Le Québécois moyen, qui est poli devant une personne mais qui «chiale durant cinq minutes lorsque cette dernière quitte la pièce». Oui, oui vous le reconnaissez. C'est ainsi que 93 % des Québécois se disent tolérants envers les nouveaux arrivants mais que 63% de Québécois disent faire de la discrimination en fonction de la couleur de la peau, la religion, d'orientation sexuel, d'apparence ou de limitations physiques1. Car le Québécois moyen n'y connaît rien à l'immigration. Il est aucunement empathique à tout le processus que l'immigrant a vécu afin de devenir résident permanent. Le Québécois moyen, qui discrimine aussi dans le monde de l'emploi nous rappelle « […] qu'à Montréal, mieux vaut s'appeler Bélanger que Traoré pour trouver un emploi. Avec un même CV, les candidats avec un nom de famille québécois ont 60% plus de chances d'être convoqués à un entretien d'embauche que ceux qui portent un nom à consonance africaine, arabe ou latino-américaine»2, mais déchire sa chemise lorsque son médecin ou l'éducatrice de garderie porte le hidjab.

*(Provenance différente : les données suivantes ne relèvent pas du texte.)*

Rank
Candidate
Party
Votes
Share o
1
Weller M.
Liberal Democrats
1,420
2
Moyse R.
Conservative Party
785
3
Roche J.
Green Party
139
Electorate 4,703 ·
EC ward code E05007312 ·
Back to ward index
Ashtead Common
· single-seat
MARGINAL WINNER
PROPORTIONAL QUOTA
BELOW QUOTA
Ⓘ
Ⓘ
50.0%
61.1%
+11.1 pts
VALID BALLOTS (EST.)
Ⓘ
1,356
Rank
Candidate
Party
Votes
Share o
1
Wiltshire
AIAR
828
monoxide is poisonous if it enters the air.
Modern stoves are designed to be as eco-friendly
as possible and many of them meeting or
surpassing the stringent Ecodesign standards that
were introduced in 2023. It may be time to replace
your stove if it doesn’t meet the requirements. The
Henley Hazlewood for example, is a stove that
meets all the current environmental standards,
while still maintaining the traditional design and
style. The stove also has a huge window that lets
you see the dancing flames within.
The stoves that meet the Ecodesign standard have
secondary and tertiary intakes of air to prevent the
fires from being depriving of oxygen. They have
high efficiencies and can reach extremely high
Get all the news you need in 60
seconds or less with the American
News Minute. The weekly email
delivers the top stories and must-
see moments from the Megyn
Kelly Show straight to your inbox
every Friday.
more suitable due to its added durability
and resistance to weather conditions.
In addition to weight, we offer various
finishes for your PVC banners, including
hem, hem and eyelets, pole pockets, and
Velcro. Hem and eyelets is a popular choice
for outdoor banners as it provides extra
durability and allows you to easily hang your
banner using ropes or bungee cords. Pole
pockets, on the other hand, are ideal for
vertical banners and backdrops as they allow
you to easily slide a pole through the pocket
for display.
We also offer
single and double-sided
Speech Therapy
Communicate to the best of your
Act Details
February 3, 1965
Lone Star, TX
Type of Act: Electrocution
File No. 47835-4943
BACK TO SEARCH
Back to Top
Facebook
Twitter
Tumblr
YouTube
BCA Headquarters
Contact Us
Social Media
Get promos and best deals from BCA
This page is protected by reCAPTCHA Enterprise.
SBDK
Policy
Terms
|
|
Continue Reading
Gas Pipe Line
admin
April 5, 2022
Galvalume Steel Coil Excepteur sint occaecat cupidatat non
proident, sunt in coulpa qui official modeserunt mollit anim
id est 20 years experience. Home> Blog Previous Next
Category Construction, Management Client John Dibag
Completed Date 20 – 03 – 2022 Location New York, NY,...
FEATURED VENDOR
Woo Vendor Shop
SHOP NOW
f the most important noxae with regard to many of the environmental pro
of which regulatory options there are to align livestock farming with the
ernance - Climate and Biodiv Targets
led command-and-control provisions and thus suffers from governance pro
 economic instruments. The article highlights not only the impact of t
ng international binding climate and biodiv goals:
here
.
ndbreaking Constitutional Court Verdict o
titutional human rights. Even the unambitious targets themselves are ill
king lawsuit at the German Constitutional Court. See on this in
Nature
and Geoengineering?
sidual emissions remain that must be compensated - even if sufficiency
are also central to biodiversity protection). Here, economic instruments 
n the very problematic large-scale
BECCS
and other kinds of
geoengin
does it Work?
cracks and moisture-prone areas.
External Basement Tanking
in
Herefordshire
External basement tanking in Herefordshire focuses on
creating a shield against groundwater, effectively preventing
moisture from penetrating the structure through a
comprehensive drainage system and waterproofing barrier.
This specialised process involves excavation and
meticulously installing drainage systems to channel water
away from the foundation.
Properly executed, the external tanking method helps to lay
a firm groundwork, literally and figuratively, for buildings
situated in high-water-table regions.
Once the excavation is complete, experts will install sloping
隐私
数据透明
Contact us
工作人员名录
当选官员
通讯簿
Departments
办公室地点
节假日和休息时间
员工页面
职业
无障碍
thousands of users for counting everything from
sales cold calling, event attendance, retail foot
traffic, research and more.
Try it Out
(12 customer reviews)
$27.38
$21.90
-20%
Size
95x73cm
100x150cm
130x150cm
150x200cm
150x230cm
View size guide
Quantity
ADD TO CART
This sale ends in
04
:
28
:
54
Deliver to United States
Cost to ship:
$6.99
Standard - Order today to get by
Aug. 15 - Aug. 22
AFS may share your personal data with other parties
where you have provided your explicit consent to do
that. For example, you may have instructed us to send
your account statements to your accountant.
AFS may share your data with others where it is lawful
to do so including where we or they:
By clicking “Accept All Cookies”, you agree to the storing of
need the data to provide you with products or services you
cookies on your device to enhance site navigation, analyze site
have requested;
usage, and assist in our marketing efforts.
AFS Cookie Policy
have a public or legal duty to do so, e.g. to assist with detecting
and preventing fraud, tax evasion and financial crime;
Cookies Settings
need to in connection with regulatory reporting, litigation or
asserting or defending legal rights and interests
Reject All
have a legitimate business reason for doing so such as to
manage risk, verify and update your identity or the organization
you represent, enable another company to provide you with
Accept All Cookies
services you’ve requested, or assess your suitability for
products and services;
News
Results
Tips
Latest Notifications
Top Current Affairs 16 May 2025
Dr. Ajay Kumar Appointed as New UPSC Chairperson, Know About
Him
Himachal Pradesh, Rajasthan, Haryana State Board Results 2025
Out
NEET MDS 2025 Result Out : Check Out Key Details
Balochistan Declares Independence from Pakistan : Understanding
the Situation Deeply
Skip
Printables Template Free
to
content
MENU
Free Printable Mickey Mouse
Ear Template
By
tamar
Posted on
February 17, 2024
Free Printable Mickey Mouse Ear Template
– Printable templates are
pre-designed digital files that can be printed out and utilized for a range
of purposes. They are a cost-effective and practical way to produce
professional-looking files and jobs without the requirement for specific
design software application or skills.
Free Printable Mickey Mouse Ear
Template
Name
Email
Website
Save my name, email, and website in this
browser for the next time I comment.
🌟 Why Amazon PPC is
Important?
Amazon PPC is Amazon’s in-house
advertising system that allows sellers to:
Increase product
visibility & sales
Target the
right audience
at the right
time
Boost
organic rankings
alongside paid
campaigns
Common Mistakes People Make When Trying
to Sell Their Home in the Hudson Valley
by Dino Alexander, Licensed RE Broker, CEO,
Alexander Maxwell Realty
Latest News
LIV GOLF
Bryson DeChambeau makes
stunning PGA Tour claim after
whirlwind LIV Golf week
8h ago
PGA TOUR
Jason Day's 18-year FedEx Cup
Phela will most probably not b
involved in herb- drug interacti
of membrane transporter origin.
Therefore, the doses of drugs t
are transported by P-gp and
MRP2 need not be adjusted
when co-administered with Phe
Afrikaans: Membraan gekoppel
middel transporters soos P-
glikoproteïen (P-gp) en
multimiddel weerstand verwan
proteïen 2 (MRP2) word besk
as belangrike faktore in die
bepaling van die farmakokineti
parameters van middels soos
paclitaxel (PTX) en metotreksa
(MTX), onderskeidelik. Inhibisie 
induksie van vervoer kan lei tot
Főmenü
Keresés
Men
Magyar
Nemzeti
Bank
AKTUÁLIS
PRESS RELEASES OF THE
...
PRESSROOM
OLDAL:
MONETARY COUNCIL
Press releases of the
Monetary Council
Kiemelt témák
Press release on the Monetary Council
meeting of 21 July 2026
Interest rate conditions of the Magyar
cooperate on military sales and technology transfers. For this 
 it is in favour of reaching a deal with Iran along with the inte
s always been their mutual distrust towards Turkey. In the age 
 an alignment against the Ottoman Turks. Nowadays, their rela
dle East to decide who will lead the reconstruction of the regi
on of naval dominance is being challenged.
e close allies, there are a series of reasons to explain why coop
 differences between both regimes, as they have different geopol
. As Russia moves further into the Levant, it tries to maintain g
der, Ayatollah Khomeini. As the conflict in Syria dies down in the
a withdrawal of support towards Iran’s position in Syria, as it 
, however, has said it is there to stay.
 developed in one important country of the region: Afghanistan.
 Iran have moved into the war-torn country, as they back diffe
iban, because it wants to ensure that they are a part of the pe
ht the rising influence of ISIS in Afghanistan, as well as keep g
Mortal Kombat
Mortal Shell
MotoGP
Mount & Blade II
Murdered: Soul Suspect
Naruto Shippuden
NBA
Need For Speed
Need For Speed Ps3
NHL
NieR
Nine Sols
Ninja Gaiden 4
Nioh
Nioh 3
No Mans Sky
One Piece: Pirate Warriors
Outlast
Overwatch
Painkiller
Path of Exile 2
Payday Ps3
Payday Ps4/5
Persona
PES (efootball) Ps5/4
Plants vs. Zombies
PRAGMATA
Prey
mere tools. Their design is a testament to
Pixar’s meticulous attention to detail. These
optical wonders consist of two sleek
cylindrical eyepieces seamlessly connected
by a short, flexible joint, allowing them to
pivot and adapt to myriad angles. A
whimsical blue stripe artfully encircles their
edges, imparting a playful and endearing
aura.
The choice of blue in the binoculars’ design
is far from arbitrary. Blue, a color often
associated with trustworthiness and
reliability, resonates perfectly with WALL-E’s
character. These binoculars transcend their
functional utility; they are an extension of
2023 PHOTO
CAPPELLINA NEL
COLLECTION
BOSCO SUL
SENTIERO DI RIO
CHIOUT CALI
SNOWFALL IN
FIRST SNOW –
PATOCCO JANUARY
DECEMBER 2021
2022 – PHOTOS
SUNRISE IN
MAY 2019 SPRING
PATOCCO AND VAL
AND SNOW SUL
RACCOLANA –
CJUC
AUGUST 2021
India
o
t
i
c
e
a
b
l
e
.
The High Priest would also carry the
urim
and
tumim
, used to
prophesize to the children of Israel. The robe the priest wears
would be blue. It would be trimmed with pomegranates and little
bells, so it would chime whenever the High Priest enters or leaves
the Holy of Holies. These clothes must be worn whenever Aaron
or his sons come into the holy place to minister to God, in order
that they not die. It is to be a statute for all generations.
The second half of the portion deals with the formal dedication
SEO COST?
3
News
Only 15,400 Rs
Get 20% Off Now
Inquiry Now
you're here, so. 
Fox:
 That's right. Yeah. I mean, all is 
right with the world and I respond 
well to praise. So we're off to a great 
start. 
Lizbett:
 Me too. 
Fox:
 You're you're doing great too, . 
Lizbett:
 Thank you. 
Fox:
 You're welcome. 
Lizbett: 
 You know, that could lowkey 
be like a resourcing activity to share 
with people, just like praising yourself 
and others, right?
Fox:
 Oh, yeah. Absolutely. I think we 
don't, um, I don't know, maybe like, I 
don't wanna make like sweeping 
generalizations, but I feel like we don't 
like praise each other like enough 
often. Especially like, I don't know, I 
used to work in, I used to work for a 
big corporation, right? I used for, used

Si nous cherchons un peu sur le sort de nos immigrants, nous apprenons que «ces 30 dernières années, la condition des immigrants s'est détériorée. Leur salaire moyen a baissé de 3,3% de 1980 à 2005, tandis que celui des natifs augmentait de 7%.»3 malgré un taux de scolarisation nettement supérieur à celui des Québécois. Nous apprenons aussi que le Québec est la province qui reconnais le moins l'expérience de travail hors Canada de ses immigrants.4 Avec un tableau de ce genre, quelle surprise de voir que le tiers des immigrants se retrouvent en repli identitaire!5

En sortie de «crise des accommodements raisonnables», le rapport de la commission Bouchard-Taylor nous fournit les éclaircissements nécessaires afin de s'interroger sur la base du problème : «Est-ce que nous faisons face à un accommodement religieux?» et «Est-ce que cet accommodement est raisonnable ou déraisonnable?» Car chaque «accommodement» est différent et doit être jugé d'une manière différente. Le parti québécois a épousé cette conclusion à une virgule près. Et cette virgule à la grosseur des signes ostentatoires qui seront bannis de l'espace civique québécois.

La société québécoise débat présentement afin de déterminer si oui ou non, le port de signes ostentatoires par les agents de l'état est obligatoirement un signe de prosélytisme qui entraîne la déneutralisation de l'état québécois, va à l'encontre de la laïcité du Québec et l'égalité entre l'homme et la femme. Oublions le fait qu'aucunes études soient à l'appuie de la position péquiste. Oublions le fait que la laïcité de l'état et la laïcité des individus sont différentes au point de vue sémantique. Est-ce que cette interdiction va vraiment empêcher la charia d'être implanté ou d'avoir seulement que de la viande Halal dans nos épicerie? Cette interdiction n'aura un impact que chez certaines catégories d'immigrants tellement minuscule que le gouvernement ne peut même pas nous en sortir le chiffre exact.

Parce que cette virgule cache aussi un opportunisme politique très flamboyant. Les ambitions péquistes sont d'avoir un mandat majoritaire aux prochaines élections provinciales. Et leur meilleur ballon de plage pour captiver l'attention des des 49% des Québécois de 16 à 65 ans qui ont des difficultés de lecture6, c'est cette xénophobie si présente chez les Québécois qui constitue la stratégie de «wedge politics» la plus facile d'accès pour un parti politique avec un bilan économique complètement désastreux.